NATIONAL

20 years, life imprisonment for child murder teens

By Ock Hyun-ju
  • Published : Sept 22, 2017 - 17:52
  • Updated : Sept 22, 2017 - 17:55
A local court sentenced an underage girl to 20 years in prison and her teenage accomplice to life imprisonment on Friday for murdering an 8-year-old girl and dismembering her body, in a murder case that shocked the nation earlier this year for its brutality.

The Incheon District Court handed down the heaviest possible punishment for each underage offender under the local juvenile law, saying the murder was “brutal” and “carefully planned.” 

(Yonhap)

The killer, surnamed Kim, was sentenced to 20 years in jail for abducting and killing the child and dismembering and dumping the body. Her accomplice, surnamed Park, who had no direct part in the murder itself, was sentenced to life for acting as an accomplice. The court ordered them to each wear a location-tracking device for 30 years.

The prosecution also requested the 20-year prison term for Kim and a life sentence for Park.
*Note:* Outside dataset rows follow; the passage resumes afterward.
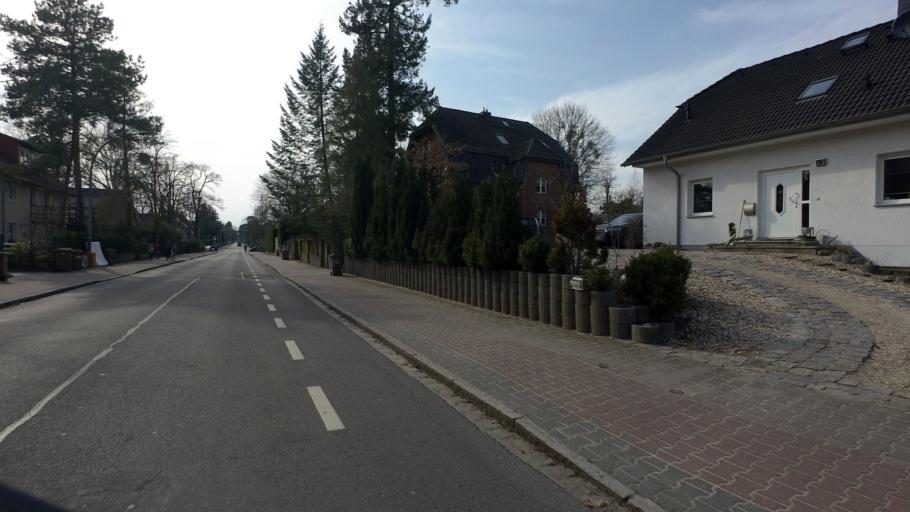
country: DE
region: Brandenburg
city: Kleinmachnow
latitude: 52.4142
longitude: 13.2286
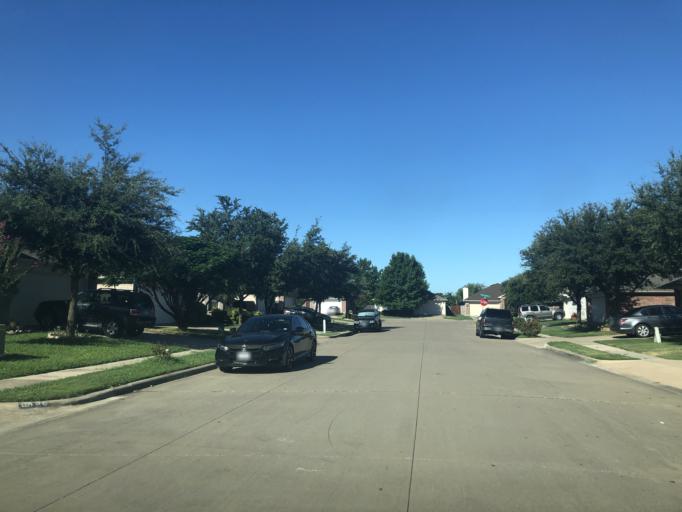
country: US
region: Texas
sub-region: Dallas County
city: Duncanville
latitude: 32.6571
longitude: -96.9766
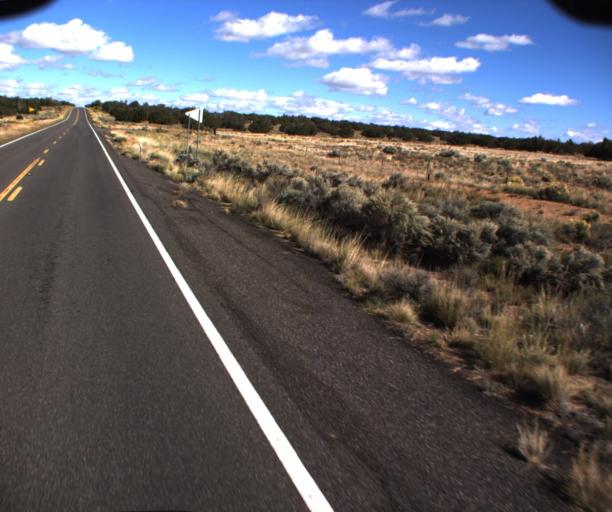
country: US
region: Arizona
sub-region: Apache County
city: Saint Johns
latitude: 34.8249
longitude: -109.2374
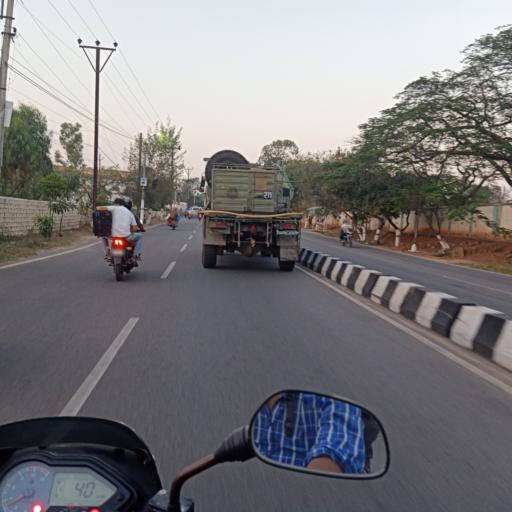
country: IN
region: Telangana
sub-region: Rangareddi
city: Secunderabad
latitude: 17.4834
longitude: 78.5112
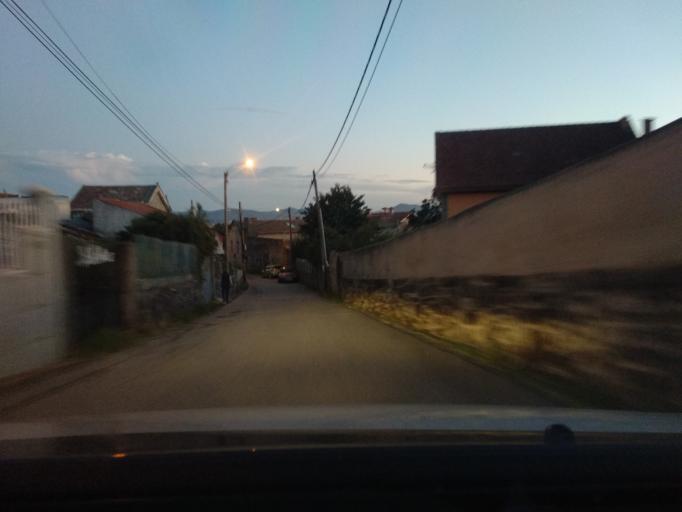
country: ES
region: Galicia
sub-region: Provincia de Pontevedra
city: Moana
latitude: 42.2826
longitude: -8.7469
In a rare move, the court fully accepted it without lowering the sentence.

Under the law, murdering a person younger than 13 can lead to the death penalty or life imprisonment. But both Kim and Park are entitled to protections as minors under the juvenile law, as they are under 19 years old.
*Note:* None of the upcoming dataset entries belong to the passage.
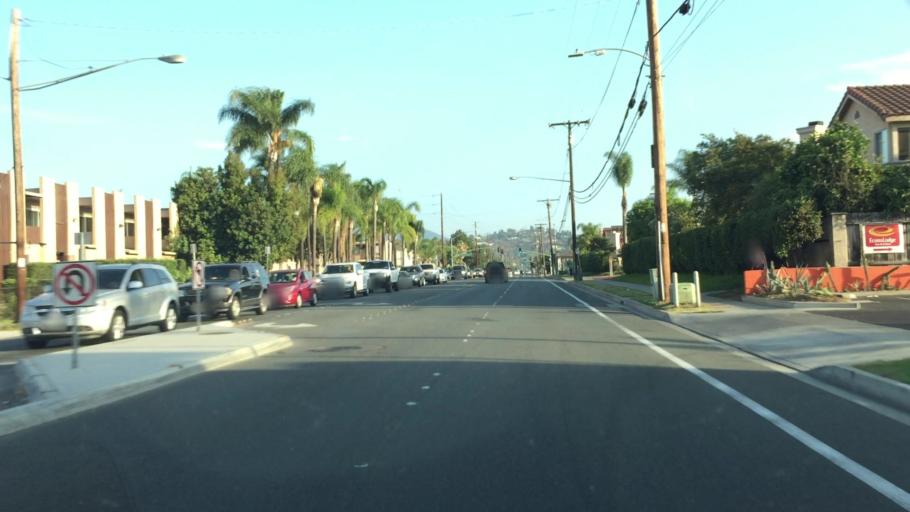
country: US
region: California
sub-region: San Diego County
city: El Cajon
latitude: 32.8021
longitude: -116.9511
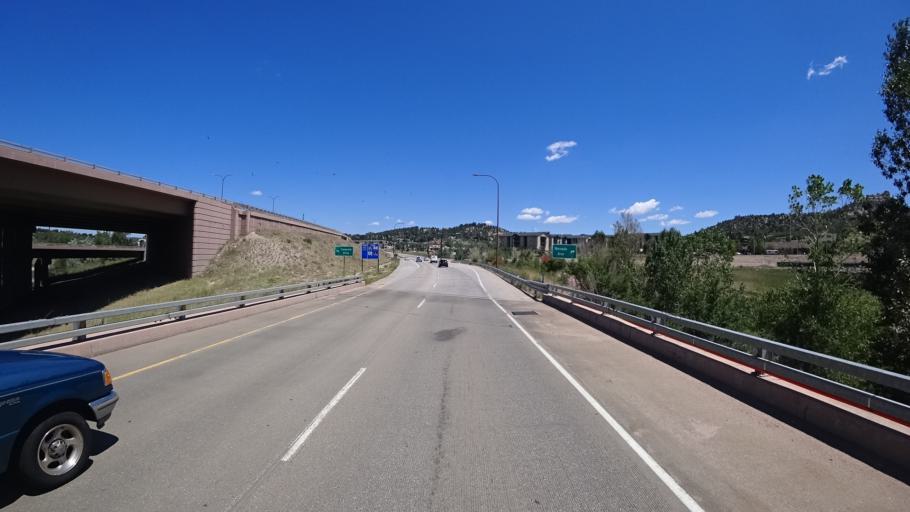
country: US
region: Colorado
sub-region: El Paso County
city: Colorado Springs
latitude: 38.9140
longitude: -104.8180
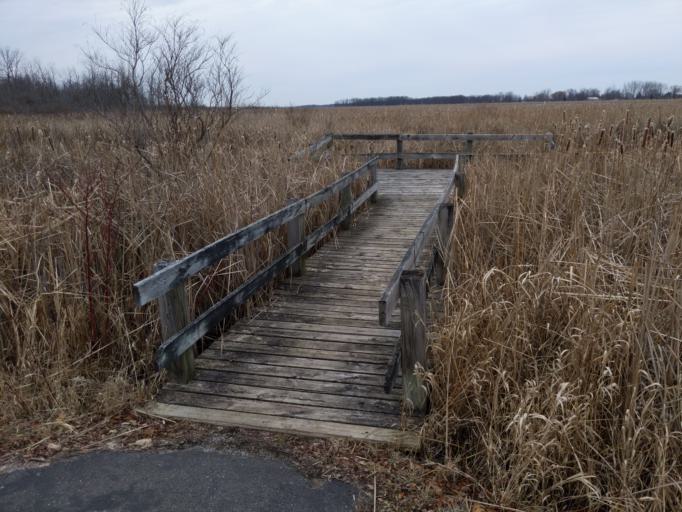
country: US
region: Michigan
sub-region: Bay County
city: Bay City
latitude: 43.6783
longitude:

The juvenile law stipulates that those aged under 18 can avoid a death penalty or life imprisonment. Kim, who is 17 years old, was sentenced to 20 years in prison, the maximum possible punishment. But her accomplice Park, 18, was not entitled to such a protection and was handed down a life sentence.

According to the prosecution, Kim lured the girl to her place from a nearby park, telling her that she would let her use her phone as the girl was seeking to call her mother. Kim strangled the victim to death in her home, chopped the body into pieces and disposed of the body on her apartment’s rooftop in Incheon, west of Seoul, in late March.
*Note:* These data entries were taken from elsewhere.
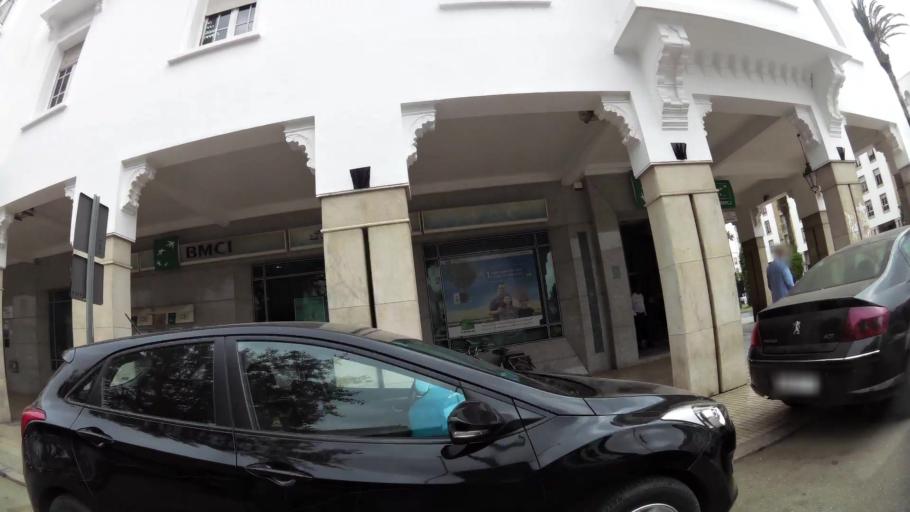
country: MA
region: Rabat-Sale-Zemmour-Zaer
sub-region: Rabat
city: Rabat
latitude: 34.0171
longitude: -6.8359
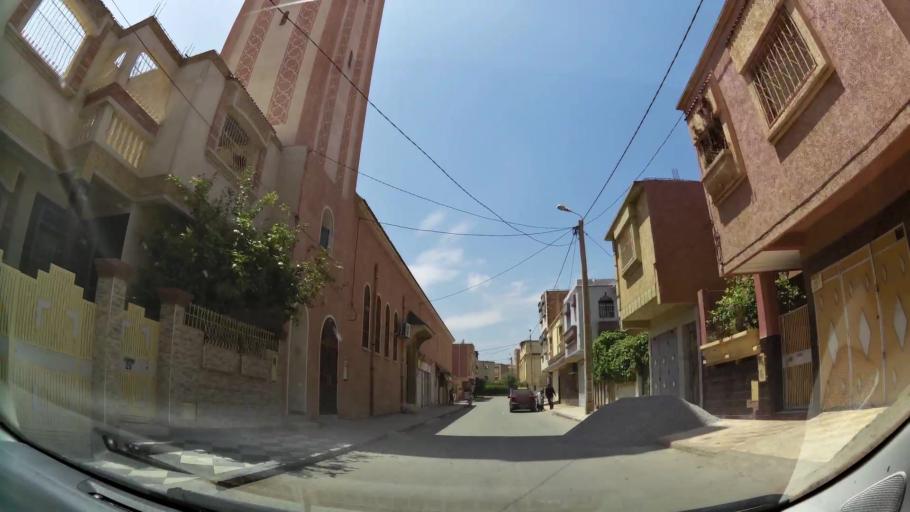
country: MA
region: Oriental
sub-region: Oujda-Angad
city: Oujda
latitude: 34.6905
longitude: -1.8890
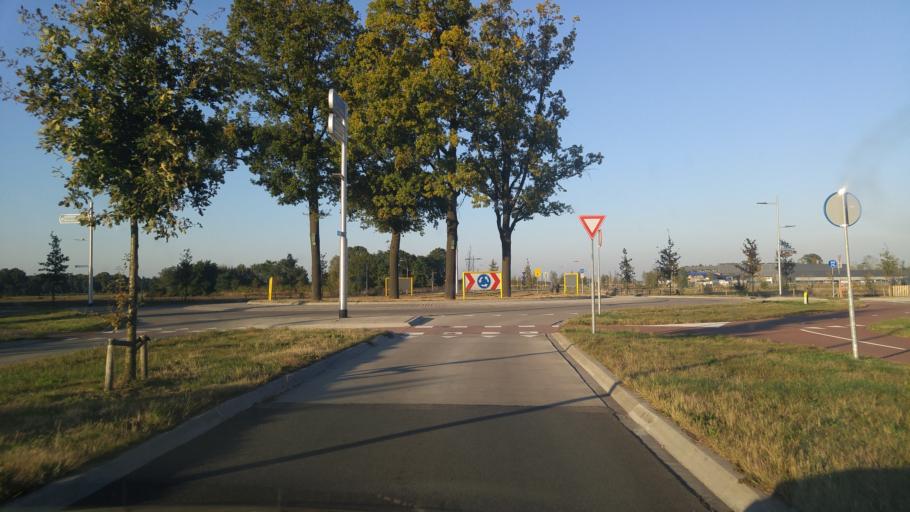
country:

The court dismissed Kim’s claims that she had been in a “feeble-minded state” at the time of the crime.

Kim’s defense team admitted to the charges, but asked for leniency, saying Kim suffered from Asperger’s syndrome, a type of autism, and multiple personality disorder. They said it was an “impulsive crime” without motive.

The court acknowledged that Park was closely involved in the process.

Before Kim murdered the victim, she sent a text message to Park, saying, “I am going out hunting.” After killing the victim, Kim told Park that she might have killed a girl. Park then texted Kim, saying, “Give me a piece of the corpse as a gift.” Kim gave Park part of the dismembered body in a paper bag, according to the prosecution.

Kim, a high school dropout, initially claimed that she had acted alone. She later changed her statement and said Park, whom she met on social media, was the mastermind behind the murder and she only followed Park’s orders. The prosecution added murder to Park’s charges based on Kim’s testimony.

Park has admitted to involvement in abandoning the body, but not to the murder.

The case shocked the public for its cruelty and the young offenders’ apparent aloofness about the crimes they committed. It also triggered debate over whether sentencing guidelines giving leniency to underage offenders and those suffering from mental illness should be revised.